Cuentan que hace bastantes años, cientos de ellos, habitó en Japón un maestro muy sabio que predicaba la paz y la bondad entre sus semejantes. Este hombre, había sido en otra época un noble guerrero. Dominaba todas las artes marciales y técnicas de pelea que uno se pudiera imaginar. Sin embargo, siempre que alguien acudía a él emocionado por saber como pelear, él insistía en que no era eso lo más importante.
Pues todo guerrero que se respetaba evitaba la violencia si tenía otra alternativa.
Muy pronto, aquel maestro zen se hizo con un número considerable de discípulos. Todos entrenaban en la casa del honorable anciano, pero también meditaban y aprendían a encontrar la paz en el interior de cada uno de ellos.
Así, las cosas transcurrieron tranquilas hasta que un día, llegó a la región un samurái que tenía fama de ser el más aguerrido en los alrededores. Nunca había perdido una sola batalla y gozaba de una gran reputación entre las personas.
Pero al escuchar hablar de ese misterioso maestro del que todos hablaban, se sintió herido en su orgullo y acudió a su casa para retarlo a un duelo.
El viejo sin embargo, no aceptó. Le dio una mirada serena y se mantuvo erguido en su lugar, con una expresión imperturbable que por un momento, descolocó al samurái.
—¡Este no es más que un cobarde! —gritó a voz en cuello, para que todos se enteraran— ¡Si tan sabio fueras, sabrías que no tienes ninguna oportunidad contra mí! ¡Idiota! ¡Malnacido!
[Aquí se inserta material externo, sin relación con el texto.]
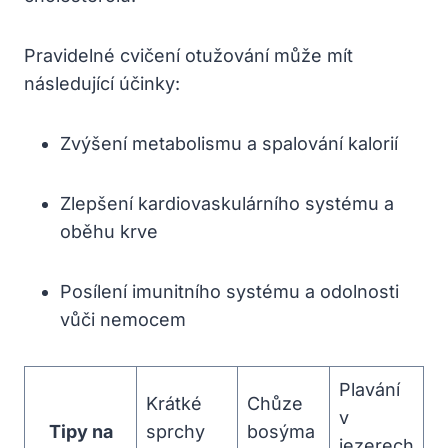
Pravidelné cvičení otužování může mít
následující účinky:
Zvýšení metabolismu a spalování kalorií
Zlepšení kardiovaskulárního systému a
oběhu krve
Posílení imunitního systému a odolnosti
vůči nemocem
Plavání
Krátké
Chůze
v
Tipy na
sprchy
bosýma
jezerech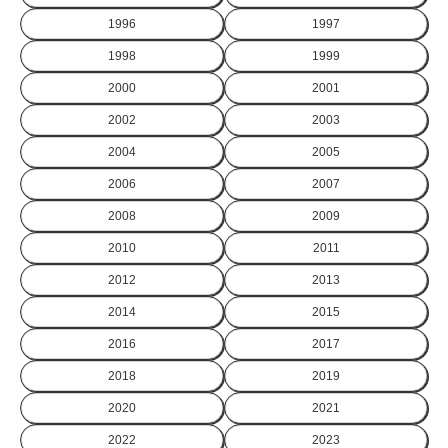
1996
1997
1998
1999
2000
2001
2002
2003
2004
2005
2006
2007
2008
2009
2010
2011
2012
2013
2014
2015
2016
2017
2018
2019
2020
2021
2022
2023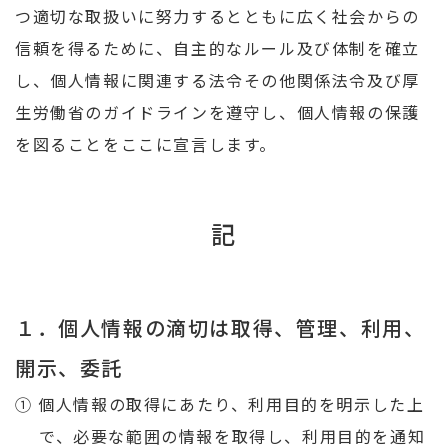
つ適切な取扱いに努力するとともに広く社会からの
信頼を得るために、自主的なルール及び体制を確立
し、個人情報に関連する法令その他関係法令及び厚
生労働省のガイドラインを遵守し、個人情報の保護
を図ることをここに宣言します。
記
１．個人情報の滴切は取得、管理、利用、
開示、委託
① 個人情報の取得にあたり、利用目的を明示した上
で、必要な範囲の情報を取得し、利用目的を通知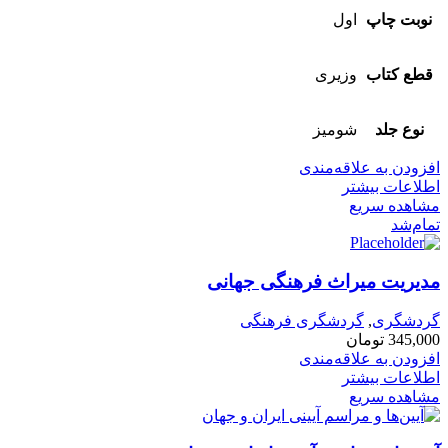
نوبت چاپ
اول
قطع کتاب
وزیری
نوع جلد
شومیز
افزودن به علاقه‌مندی
اطلاعات بیشتر
مشاهده سریع
تمام‌شد
مدیریت میراث فرهنگی جهانی
گردشگری
,
گردشگری فرهنگی
345,000
تومان
افزودن به علاقه‌مندی
اطلاعات بیشتر
مشاهده سریع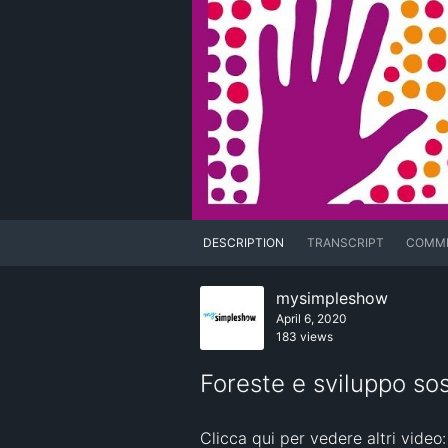
DESCRIPTION
TRANSCRIPT
COMM
mysimpleshow
April 6, 2020
183 views
Foreste e sviluppo sos
Clicca qui per vedere altri video: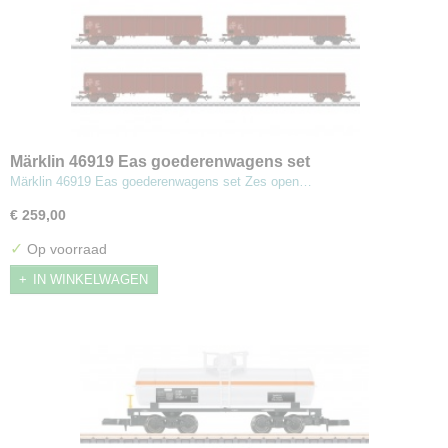
Märklin 46919 Eas goederenwagens set
Märklin 46919 Eas goederenwagens set Zes open…
€ 259,00
✓
Op voorraad
IN WINKELWAGEN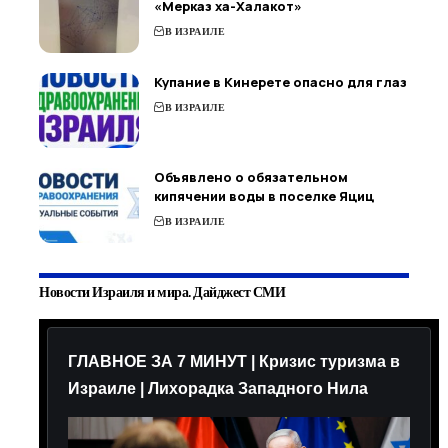
«Мерказ ха-Халакот»
В ИЗРАИЛЕ
Купание в Кинерете опасно для глаз
В ИЗРАИЛЕ
Объявлено о обязательном
кипячении воды в поселке Яциц
В ИЗРАИЛЕ
Новости Израиля и мира. Дайджест СМИ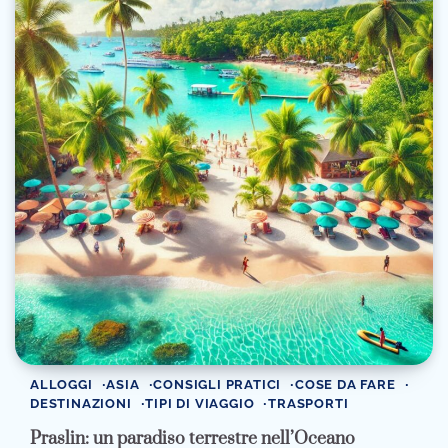
ALLOGGI
ASIA
CONSIGLI PRATICI
COSE DA FARE
DESTINAZIONI
TIPI DI VIAGGIO
TRASPORTI
Praslin: un paradiso terrestre nell’Oceano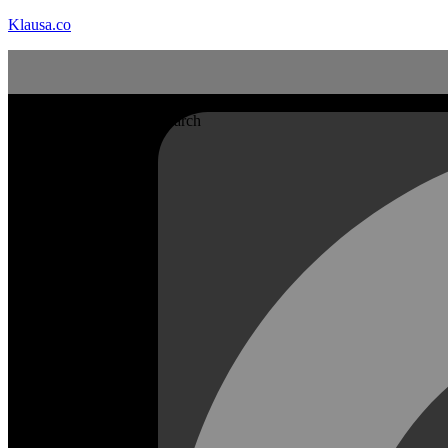
Klausa.co
Search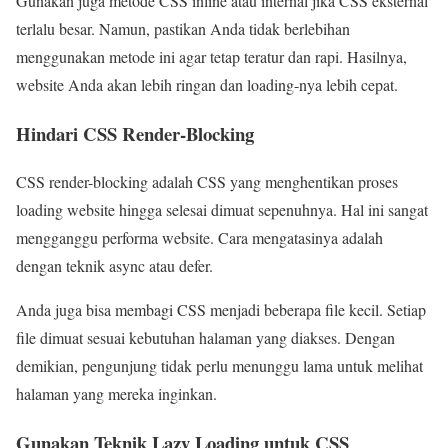
Gunakan juga metode CSS inline atau internal jika CSS eksternal
terlalu besar. Namun, pastikan Anda tidak berlebihan
menggunakan metode ini agar tetap teratur dan rapi. Hasilnya,
website Anda akan lebih ringan dan loading-nya lebih cepat.
Hindari CSS Render-Blocking
CSS render-blocking adalah CSS yang menghentikan proses
loading website hingga selesai dimuat sepenuhnya. Hal ini sangat
mengganggu performa website. Cara mengatasinya adalah
dengan teknik async atau defer.
Anda juga bisa membagi CSS menjadi beberapa file kecil. Setiap
file dimuat sesuai kebutuhan halaman yang diakses. Dengan
demikian, pengunjung tidak perlu menunggu lama untuk melihat
halaman yang mereka inginkan.
Gunakan Teknik Lazy Loading untuk CSS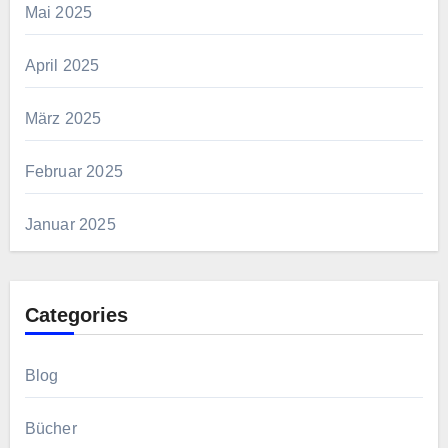
Mai 2025
April 2025
März 2025
Februar 2025
Januar 2025
Categories
Blog
Bücher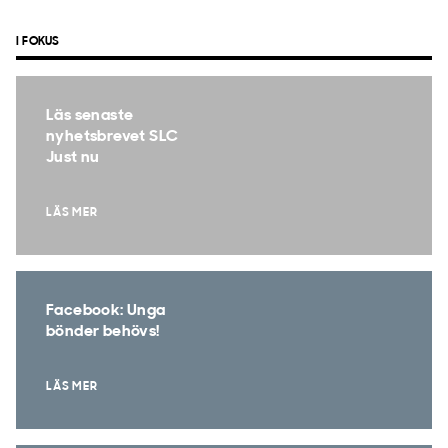
I FOKUS
Läs senaste
nyhetsbrevet SLC
Just nu
LÄS MER
Facebook: Unga
bönder behövs!
LÄS MER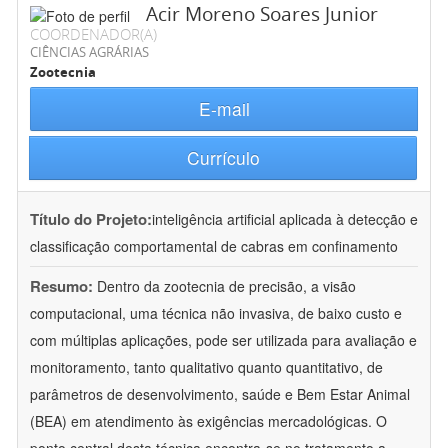
Acir Moreno Soares Junior
COORDENADOR(A)
CIÊNCIAS AGRÁRIAS
Zootecnia
E-mail
Currículo
Título do Projeto:
inteligência artificial aplicada à detecção e
classificação comportamental de cabras em confinamento
Resumo:
Dentro da zootecnia de precisão, a visão
computacional, uma técnica não invasiva, de baixo custo e
com múltiplas aplicações, pode ser utilizada para avaliação e
monitoramento, tanto qualitativo quanto quantitativo, de
parâmetros de desenvolvimento, saúde e Bem Estar Animal
(BEA) em atendimento às exigências mercadológicas. O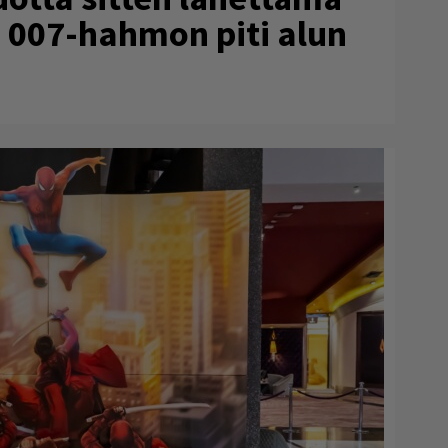
tä 007-hahmon piti alun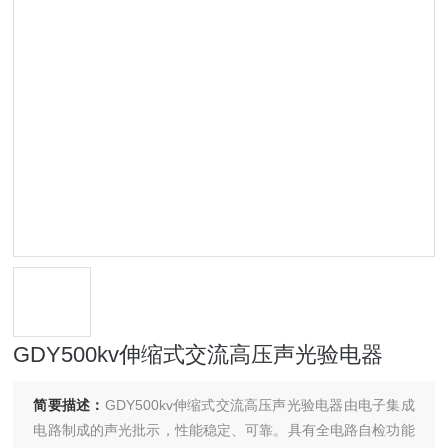
GDY500kv伸缩式交流高压声光验电器
简要描述：
GDY500kv伸缩式交流高压声光验电器由电子集成
电路制成的声光批示，性能稳定、可靠。具有全电路自检功能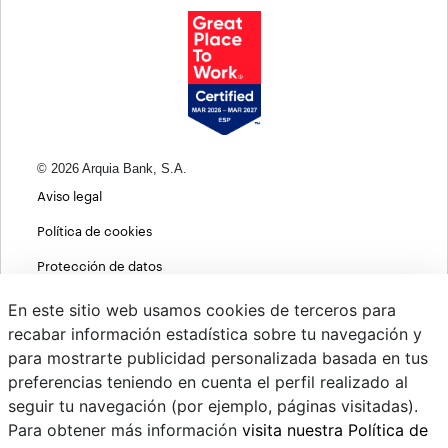
© 2026 Arquia Bank, S.A.
Aviso legal
Política de cookies
Protección de datos
Política de privacidad web
En este sitio web usamos cookies de terceros para
recabar información estadística sobre tu navegación y
MIFID
para mostrarte publicidad personalizada basada en tus
Políticas ASG
preferencias teniendo en cuenta el perfil realizado al
seguir tu navegación (por ejemplo, páginas visitadas).
PSD2
Para obtener más información
visita nuestra Política de
Cambio de divisas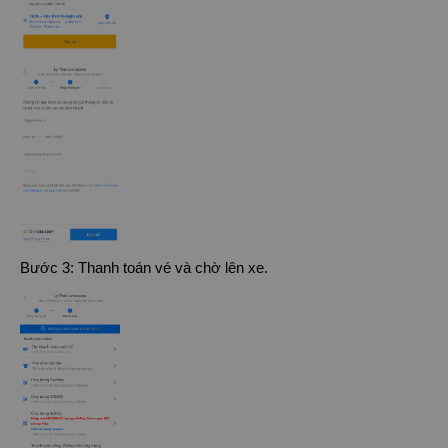
Bước 3: Thanh toán vé và chờ lên xe.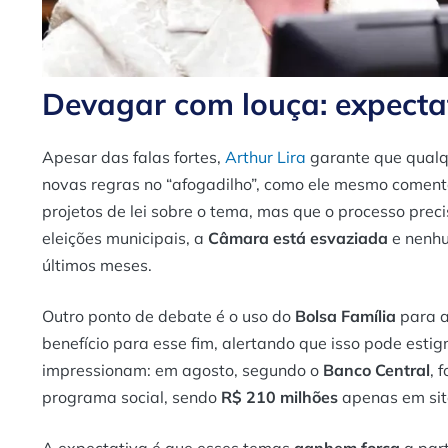
Devagar com louça: expecta
Apesar das falas fortes,
Arthur Lira
garante que qual
novas regras no “afogadilho”, como ele mesmo coment
projetos de lei sobre o tema, mas que o processo pre
eleições municipais, a
Câmara está esvaziada
e nenhu
últimos meses.
Outro ponto de debate é o uso do
Bolsa Família
para ap
benefício para esse fim, alertando que isso pode estig
impressionam: em agosto, segundo o
Banco Central
, 
programa social, sendo
R$ 210 milhões
apenas em sit
A expectativa é que esses temas
ganhem força
a part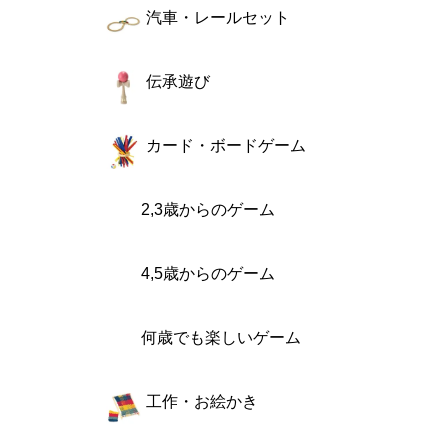
汽車・レールセット
伝承遊び
カード・ボードゲーム
2,3歳からのゲーム
4,5歳からのゲーム
何歳でも楽しいゲーム
工作・お絵かき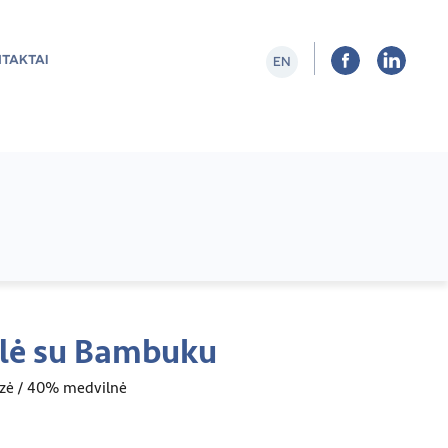
TAKTAI
EN
lė su Bambuku
zė / 40% medvilnė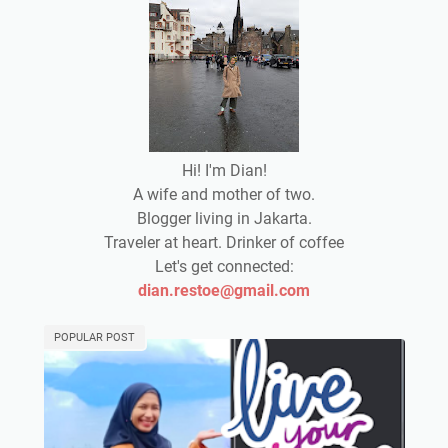
Hi! I'm Dian!
A wife and mother of two.
Blogger living in Jakarta.
Traveler at heart. Drinker of coffee
Let's get connected:
dian.restoe@gmail.com
POPULAR POST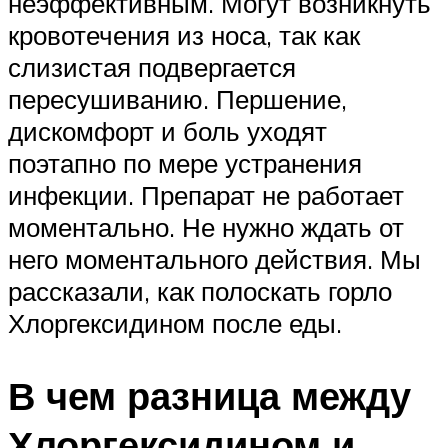
неэффективным. Могут возникнуть
кровотечения из носа, так как
слизистая подвергается
пересушиванию. Першение,
дискомфорт и боль уходят
поэтапно по мере устранения
инфекции. Препарат не работает
моментально. Не нужно ждать от
него моментального действия. Мы
рассказали, как полоскать горло
Хлоргексидином после еды.
В чем разница между
Хлоргексидином и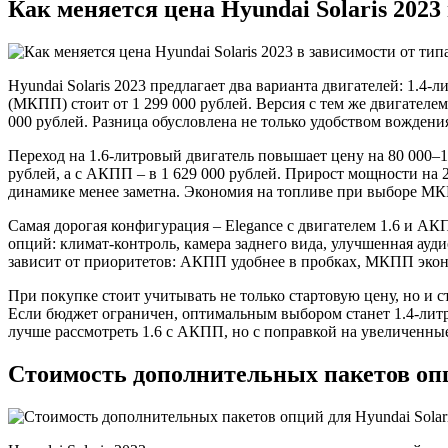
Как меняется цена Hyundai Solaris 2023
Hyundai Solaris 2023 предлагает два варианта двигателей: 1.4-л
(МКПП) стоит от 1 299 000 рублей. Версия с тем же двигателем
000 рублей. Разница обусловлена не только удобством вождени
Переход на 1.6-литровый двигатель повышает цену на 80 000–1
рублей, а с АКПП – в 1 629 000 рублей. Прирост мощности на 23
динамике менее заметна. Экономия на топливе при выборе М
Самая дорогая конфигурация – Elegance с двигателем 1.6 и АК
опций: климат-контроль, камера заднего вида, улучшенная ау
зависит от приоритетов: АКПП удобнее в пробках, МКПП экон
При покупке стоит учитывать не только стартовую цену, но и 
Если бюджет ограничен, оптимальным выбором станет 1.4-лит
лучше рассмотреть 1.6 с АКПП, но с поправкой на увеличенны
Стоимость дополнительных пакетов опци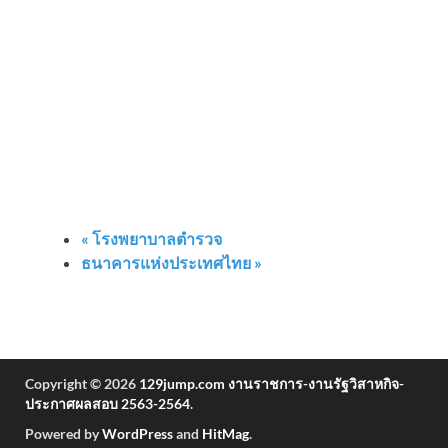
«
โรงพยาบาลตำรวจ
ธนาคารแห่งประเทศไทย
»
Copyright © 2026
129jump.com งานราชการ-งานรัฐวิสาหกิจ-
ประกาศผลสอบ 2563-2564
.
Powered by
WordPress
and
HitMag
.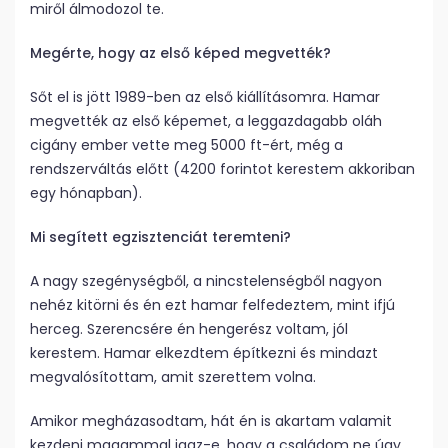
miről álmodozol te.
Megérte, hogy az első képed megvették?
Sőt el is jött 1989-ben az első kiállításomra. Hamar
megvették az első képemet, a leggazdagabb oláh
cigány ember vette meg 5000 ft-ért, még a
rendszerváltás előtt (4200 forintot kerestem akkoriban
egy hónapban).
Mi segített egzisztenciát teremteni?
A nagy szegénységből, a nincstelenségből nagyon
nehéz kitörni és én ezt hamar felfedeztem, mint ifjú
herceg. Szerencsére én hengerész voltam, jól
kerestem. Hamar elkezdtem építkezni és mindazt
megvalósítottam, amit szerettem volna.
Amikor megházasodtam, hát én is akartam valamit
kezdeni magammal igaz-e, hogy a családom ne úgy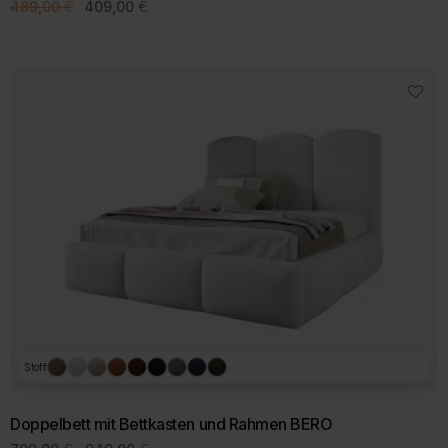
Ursprünglicher
Aktueller
489,00
€
409,00
€
Preis
Preis
war:
ist:
489,00 €
409,00 €.
Stoff
Doppelbett mit Bettkasten und Rahmen BERO
Preisspanne: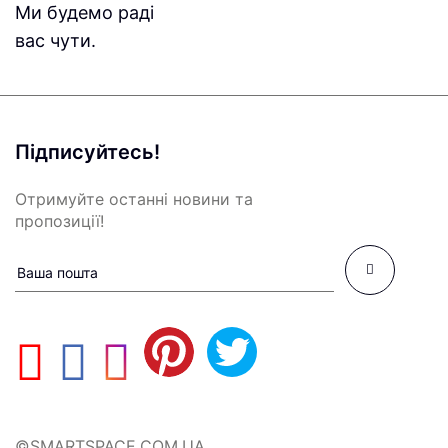
Ми будемо раді
вас чути.
Підписуйтесь!
Отримуйте останні новини та
пропозиції!
©SMARTSPACE.COM.UA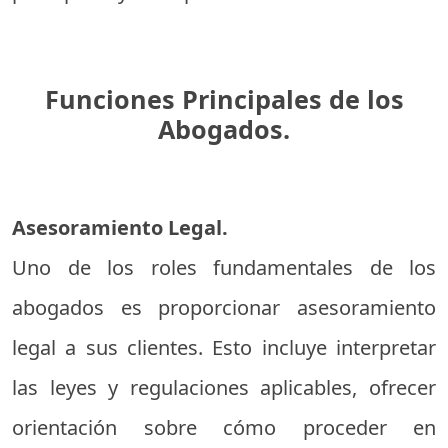
Funciones Principales de los
Abogados.
Asesoramiento Legal.
Uno de los roles fundamentales de los
abogados es proporcionar asesoramiento
legal a sus clientes. Esto incluye interpretar
las leyes y regulaciones aplicables, ofrecer
orientación sobre cómo proceder en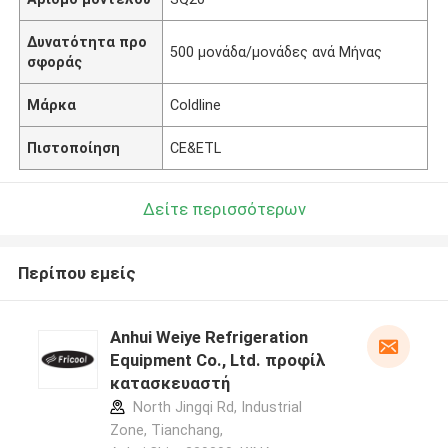
Δυνατότητα προ
500 μονάδα/μονάδες ανά Μήνας
σφοράς
Μάρκα
Coldline
Πιστοποίηση
CE&ETL
Δείτε περισσότερων
Περίπου εμείς
Anhui Weiye Refrigeration
Equipment Co., Ltd. προφίλ
κατασκευαστή
North Jingqi Rd, Industrial
Zone, Tianchang,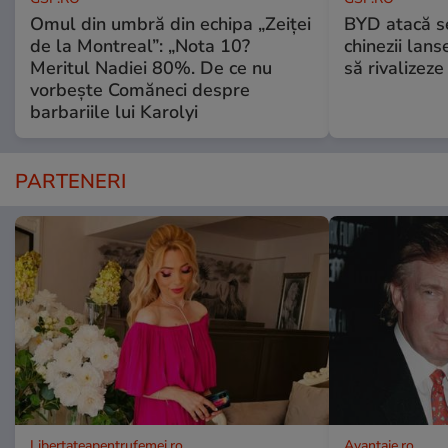
Omul din umbră din echipa „Zeiței
BYD atacă s
de la Montreal”: „Nota 10?
chinezii lans
Meritul Nadiei 80%. De ce nu
să rivalize
vorbește Comăneci despre
barbariile lui Karolyi
PARTENERI
Libertateapentrufemei.ro
Avantaje.ro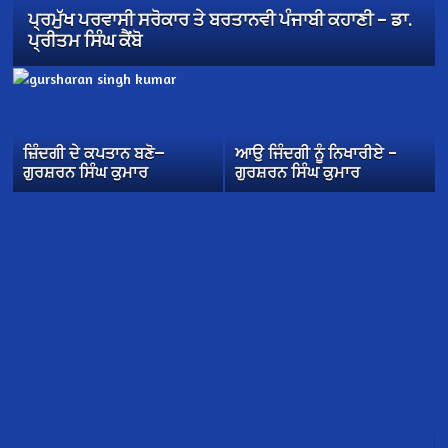
ਪ੍ਰਮੁੱਖ ਪਰਵਾਸੀ ਸਰੋਕਾਰ ਤੇ ਬਰਤਾਨਵੀ ਪੰਜਾਬੀ ਕਹਾਣੀ – ਡਾ.
ਪ੍ਰੀਤਮ ਸਿੰਘ ਕੈਂਬੋ
ਜ਼ਿੰਦਗੀ ਦੇ ਕਪਤਾਨ ਬਣੋ—
ਆਉ ਜਿੰਦਗੀ ਨੂੰ ਨਿਖਾਰੀਏ –
ਗੁਰਸ਼ਰਨ ਸਿੰਘ ਕੁਮਾਰ
ਗੁਰਸ਼ਰਨ ਸਿੰਘ ਕੁਮਾਰ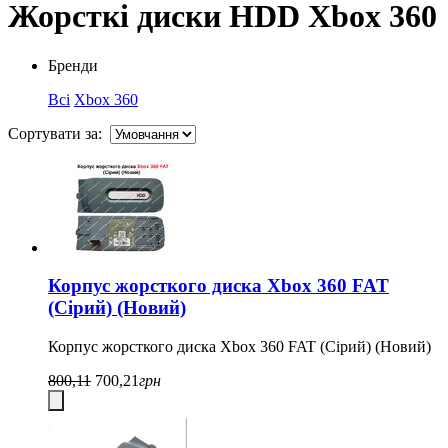
Жорсткі диски HDD Xbox 360
Бренди
Всі
Xbox 360
Сортувати за:
Корпус жорсткого диска Xbox 360 FAT
(Сірий) (Новий)
Корпус жорсткого диска Xbox 360 FAT (Сірий) (Новий)
800,11
700,21
грн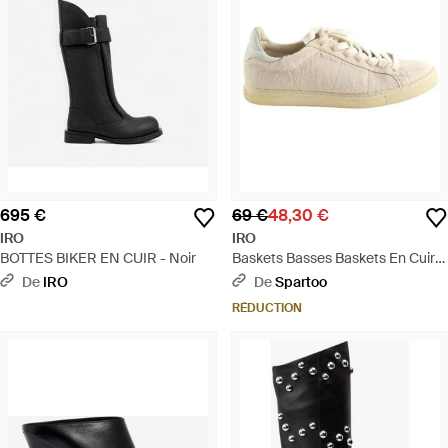
695 €
69 €
48,30 €
IRO
IRO
BOTTES BIKER EN CUIR - Noir
Baskets Basses Baskets En Cuir
Écrues - Blanc
De
IRO
De
Spartoo
RÉDUCTION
El guerrero comenzó a insultar al maestro con saña, haciendo que la gente alrededor empezara a murmurar. Pero él permaneció en su lugar sin moverse, ni dar muestras de ira.
Los discípulos se veían entre ellos con mucha vergüenza, preguntándose porque no hacía nada.
—¡Malditos sean todos tus antepasados! —gritó el samurái, cada vez más molesto al ver que sus insultos no tenían efecto. Luego tomó piedras del suelo y comenzó a arrojarlas en su dirección— ¡Cerdo cobarde! ¡Ven a enfrentarte conmigo si te crees tan bueno!
Al cabo de un rato, las personas comenzaron a mirar al samurái con lástima, pues estaba claro que solo hacía el ridículo. Ninguna de sus ofensas había logrado avergonzar al maestro.
Humillado y exhausto, el samurái se alejó comprendiendo que había gastado sus energías en vano.
Los discípulos corrieron hasta su maestro, preguntándole como había sido capaz de soportar tantos improperios sin recurrir a su espada.
—Si alguien te da un obsequio y tú no lo aceptas, ¿a quién le pertenece ese obsequio? —preguntó él, confundiéndolos.
—Pues a la persona que te lo quería dar, por supuesto —respondieron ellos.
—Bien —dijo el maestro—, pues con la ira, el desprecio, la envidia y los insultos ocurre lo mismo. Habrá mucha gente que quiera herirlos a través de ellos. Pero si ustedes no aceptan esos regalos negativos, seguirán siendo siempre de quien cargaba con ellos. Nadie tiene poder de ofenderles, a menos que se lo permitan.
Muy admirados, los discípulos se dieron cuenta de que él tenía razón.